TASK ITEM:
Report all lines from the entries below in which "Rendered" appears.

DATASET EXCERPTS:

______________________________

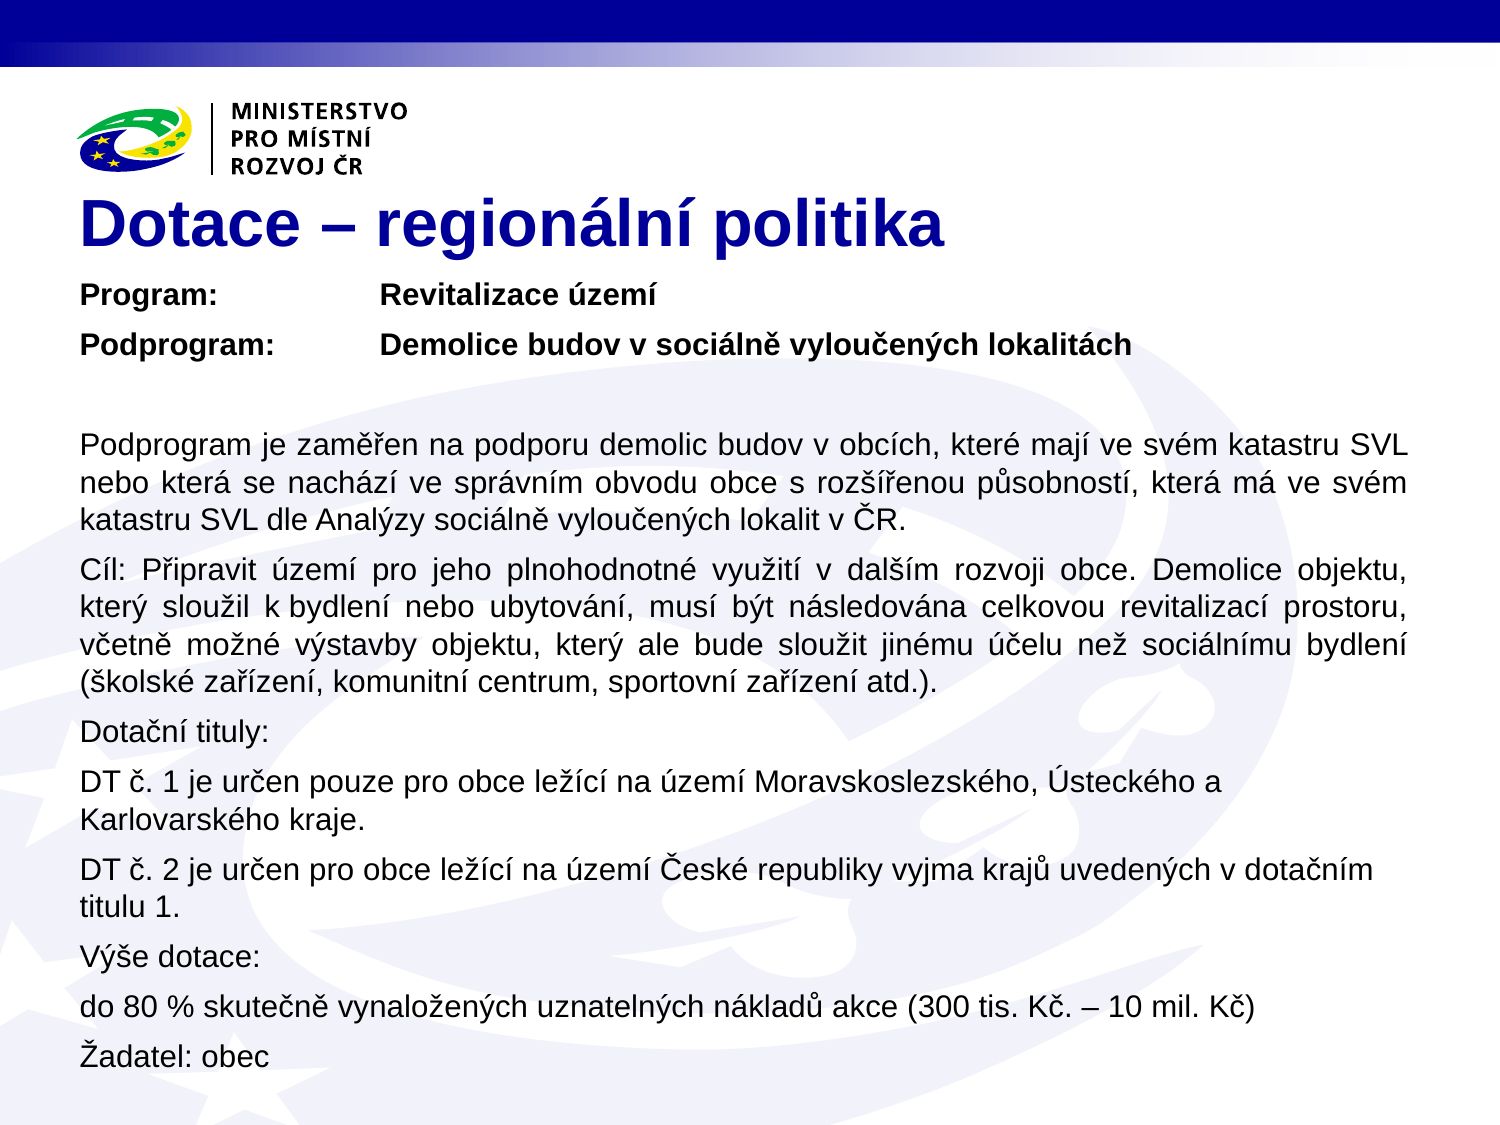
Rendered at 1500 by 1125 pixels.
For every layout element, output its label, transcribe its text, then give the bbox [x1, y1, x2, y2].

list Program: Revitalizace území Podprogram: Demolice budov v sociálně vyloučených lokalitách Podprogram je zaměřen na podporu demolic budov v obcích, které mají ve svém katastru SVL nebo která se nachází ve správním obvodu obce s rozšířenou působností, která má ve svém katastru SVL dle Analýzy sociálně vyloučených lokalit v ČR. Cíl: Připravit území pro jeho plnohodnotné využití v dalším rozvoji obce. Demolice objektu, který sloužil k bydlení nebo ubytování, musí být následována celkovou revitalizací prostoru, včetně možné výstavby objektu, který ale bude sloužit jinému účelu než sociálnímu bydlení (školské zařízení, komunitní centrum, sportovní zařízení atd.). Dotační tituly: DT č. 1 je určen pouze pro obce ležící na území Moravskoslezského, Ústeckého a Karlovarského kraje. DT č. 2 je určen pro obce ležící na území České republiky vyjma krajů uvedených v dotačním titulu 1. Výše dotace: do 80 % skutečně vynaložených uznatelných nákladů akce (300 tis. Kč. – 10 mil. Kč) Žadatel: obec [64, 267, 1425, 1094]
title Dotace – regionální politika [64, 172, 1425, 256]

______________________________

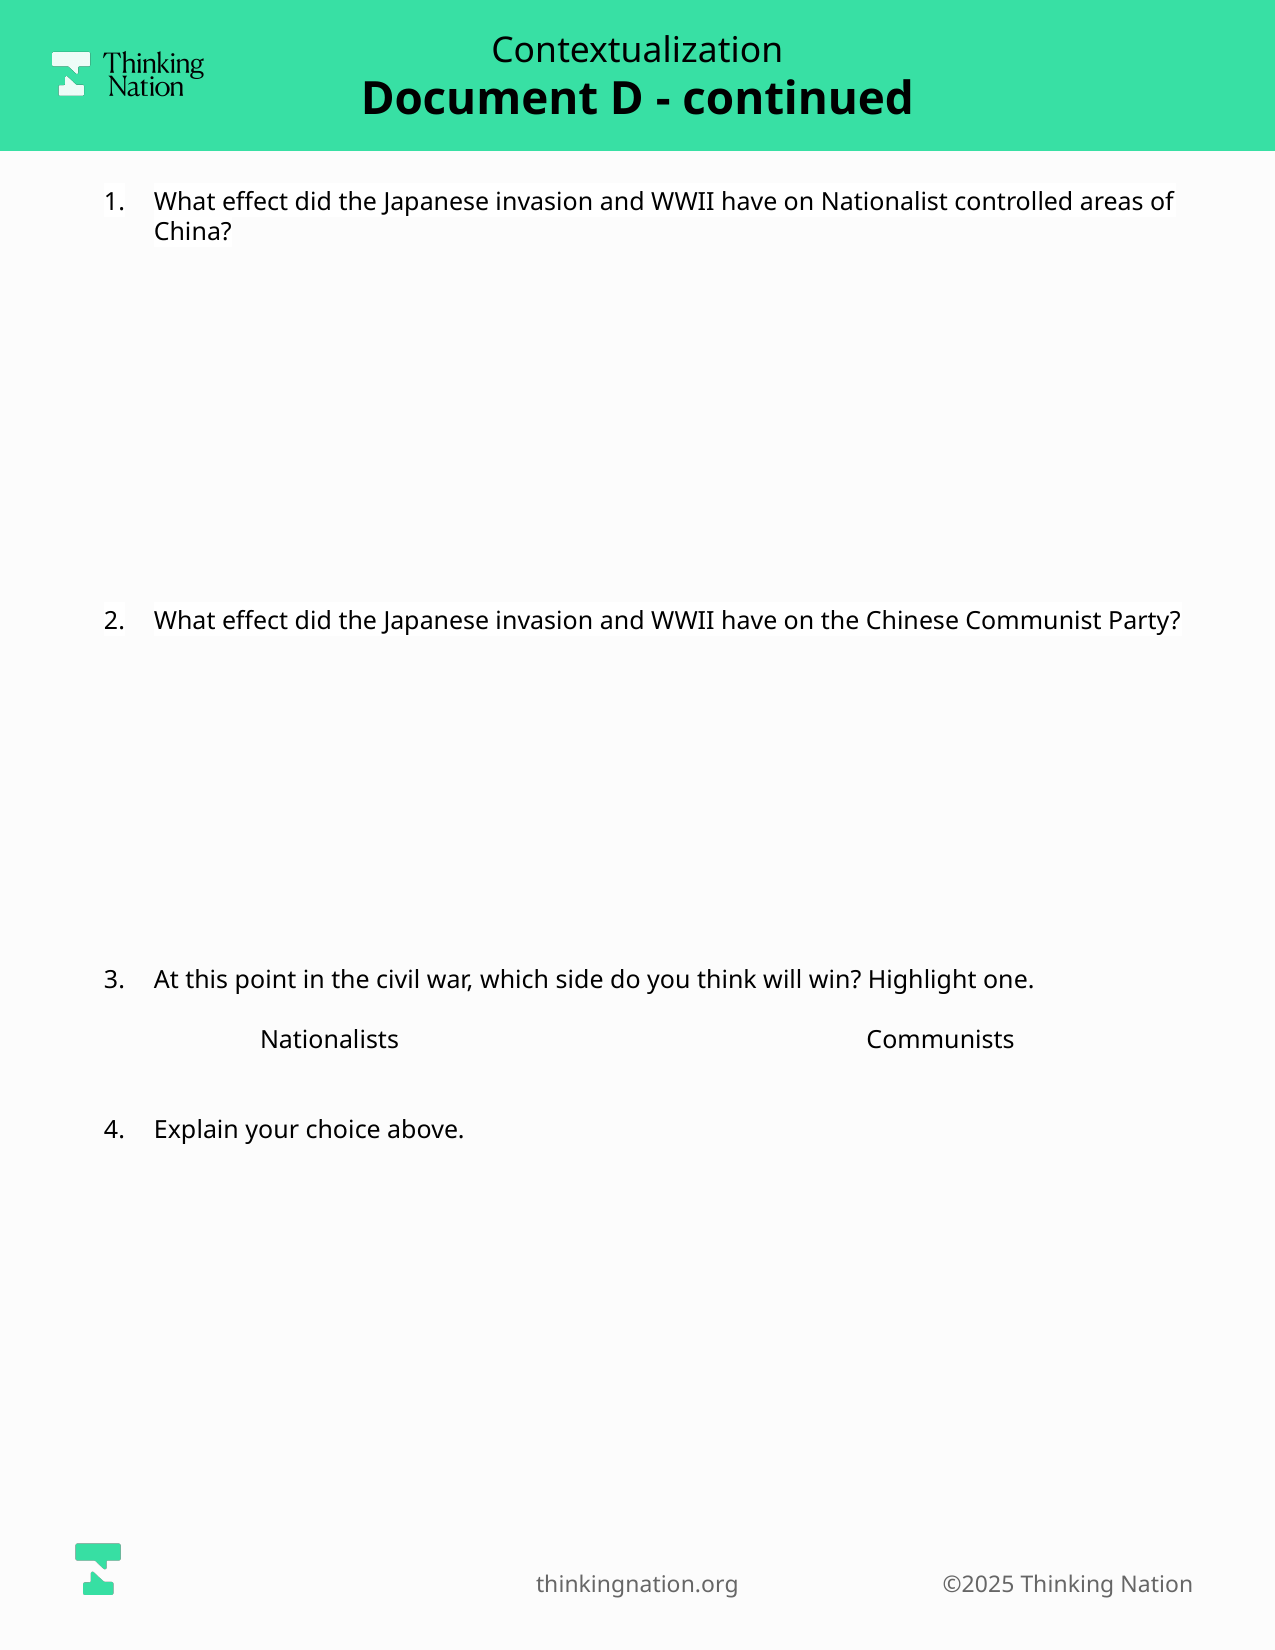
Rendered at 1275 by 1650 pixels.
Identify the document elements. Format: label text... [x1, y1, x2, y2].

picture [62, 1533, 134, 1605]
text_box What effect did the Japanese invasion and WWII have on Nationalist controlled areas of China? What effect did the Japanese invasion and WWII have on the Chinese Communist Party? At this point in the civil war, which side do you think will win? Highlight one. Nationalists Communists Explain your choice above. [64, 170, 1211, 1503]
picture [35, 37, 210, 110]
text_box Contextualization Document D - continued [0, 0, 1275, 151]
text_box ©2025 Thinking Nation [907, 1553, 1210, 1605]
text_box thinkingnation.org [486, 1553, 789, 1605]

______________________________

EXERCISE RESULT:
Rendered at 1500 by 1125 pixels.
Rendered at 1275 by 1650 pixels.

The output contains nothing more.